_SELECTED EXCERPT:_
Precompile Summary
| Address | Name | Gas | Input | Output | Introduced | Behavior |
|---|---|---|---|---|---|---|
| 0x0B | BLS12_G1ADD | 375 (fixed) | 256 bytes: two G1 affine points (128 bytes each). Each point is 64-byte big-endian x followed by 64-byte big-endian y (Fp elements). The top 16 bytes of each 64-byte coordinate must be zero (canonical limb layout for BLS12-381 base field). | 128 bytes: resulting G1 point: 64-byte x, then 64-byte y. The point at infinity is 128 zero bytes. | Pectra hardfork (EIP-2537, May 2025) | Performs point addition on the BLS12-381 G1 curve. Input points must lie on G1 or represent the point at infinity (all 128 zero bytes for that operand). No subgroup check is performed — this is by design per EIP-2537. On error (invalid encoding, point not on G1 and not infinity, wrong input length), all gas forwarded to the precompile is burned. On success, returns exactly 128 bytes. |
Threat Surface
BLS12_G1ADD is a consensus-critical elliptic-curve primitive: it adds two affine G1 points on BLS12-381 and returns their sum. It does not interpret application semantics — no domains, authorization context, or proof-system binding — so correctness, failure handling, and cryptographic assumptions must be enforced by callers and by protocols that consume the outputs.
The threat surface has four dominant themes:
1. Punishing failure economics. Under EIP-2537, BLS12 precompiles burn all gas forwarded to the call on any error. That departs sharply from older patterns (for example, ECRECOVER returns empty on failure; BN256ADD returns empty with bounded gas). Contracts that forward large stipends — especially staticcall(gas(), 0x0B, …) — without cheap pre-validation can lose their entire remaining execution budget on a single malformed or off-curve input. Error handling is no longer “cheap failure”; it is a griefing and reliability lever.

_PROBLEM:_
Answer these questions about the BLS12_G1ADD precompile summary:
1. What fixed gas cost does the table give for BLS12_G1ADD?
2. How many zero bytes encode the point at infinity in the output?
3. What does ECRECOVER return on failure?

_SUPPLIED MATERIAL:_
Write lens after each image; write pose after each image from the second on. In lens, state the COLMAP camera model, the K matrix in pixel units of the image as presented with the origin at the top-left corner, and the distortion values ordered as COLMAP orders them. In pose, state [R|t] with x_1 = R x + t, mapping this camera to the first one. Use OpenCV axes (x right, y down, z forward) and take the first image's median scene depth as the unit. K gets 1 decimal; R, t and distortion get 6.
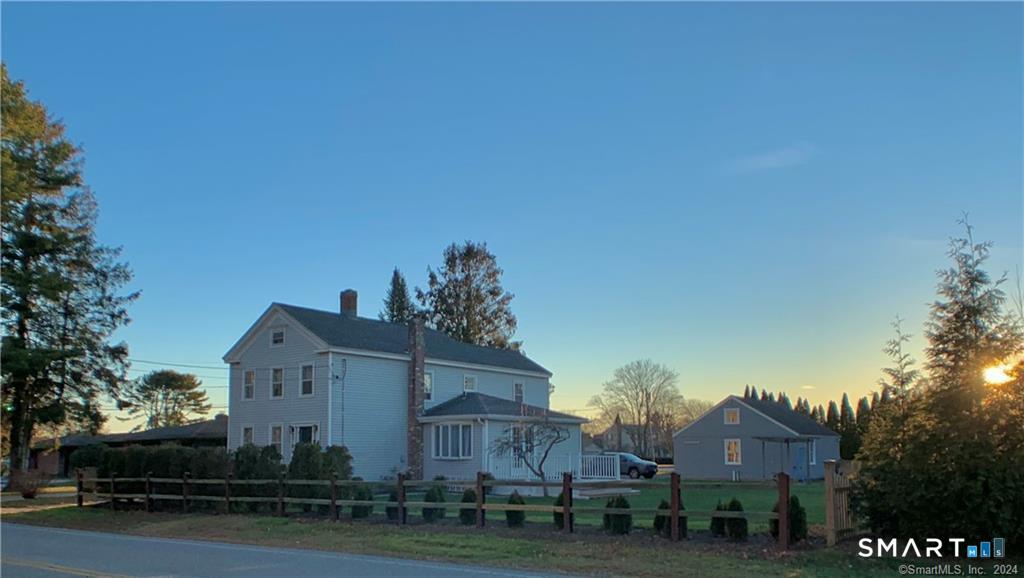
lens RADIAL K [[863.7, 0, 512.3], [0, 863.7, 360.8], [0, 0, 1]] dist [0.000981, 0.001012]
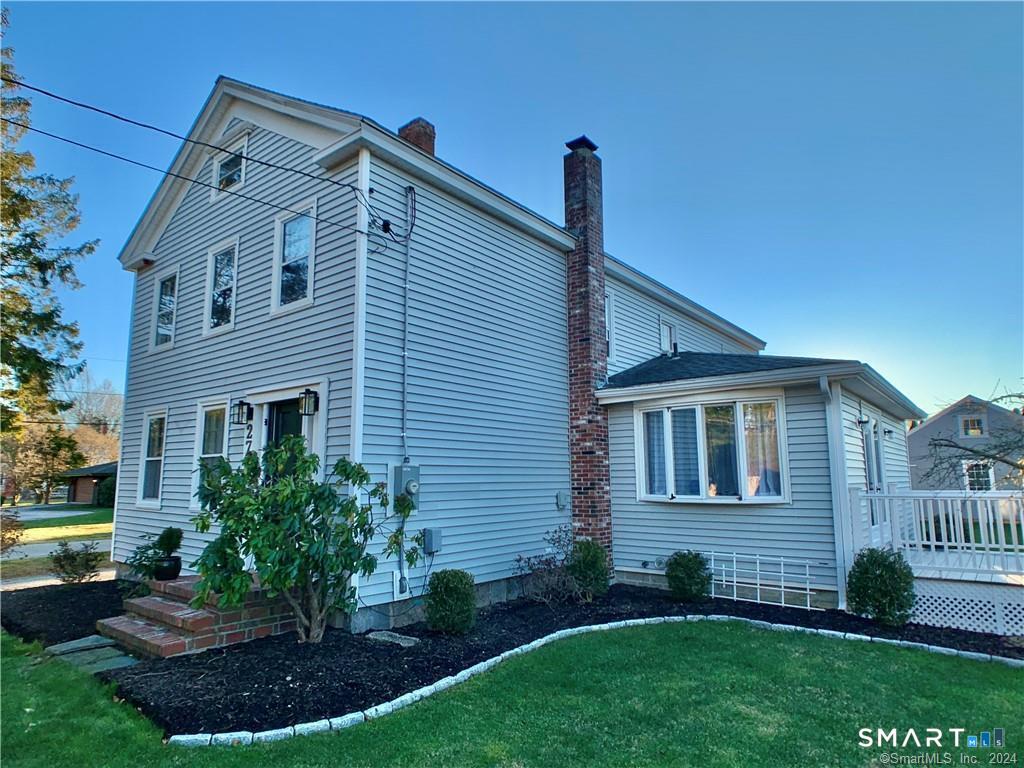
lens RADIAL K [[615.8, 0, 512.0], [0, 615.8, 384.0], [0, 0, 1]] dist [0.033354, -0.079729]
pose [[0.999943, -0.000431, -0.010670, -0.144075], [-0.000082, 0.998842, -0.048105, 0.075535], [0.010678, 0.048103, 0.998785, 0.724573]]
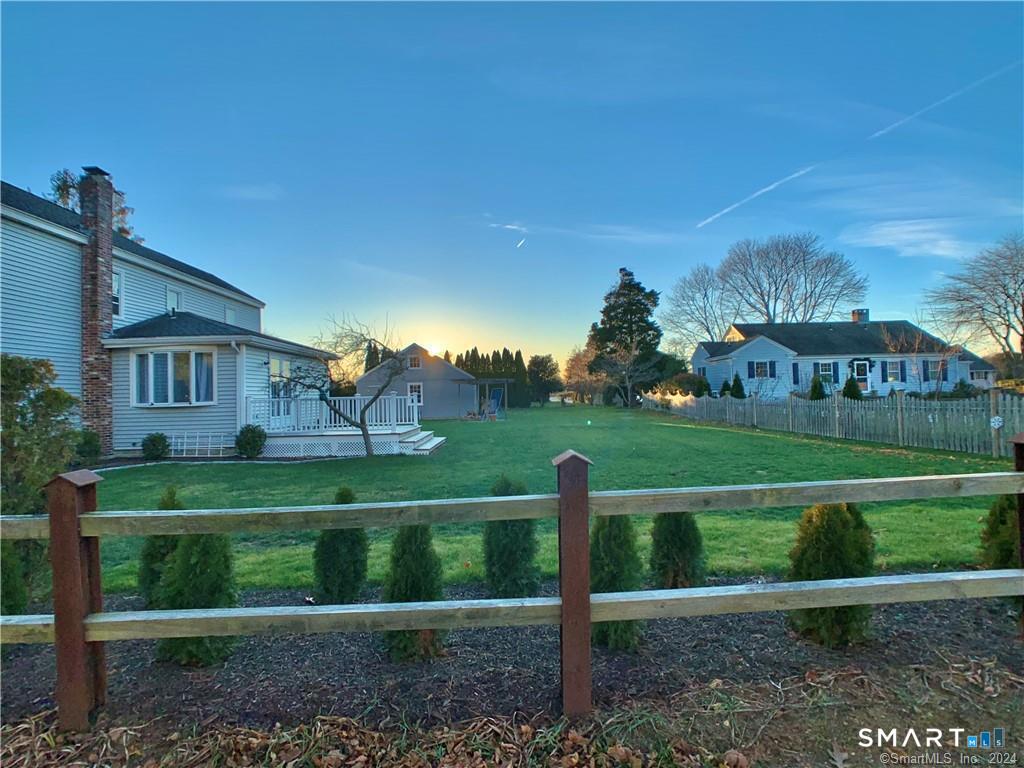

_TASK RESPONSE:_
1. 375
2. 128
3. It returns empty.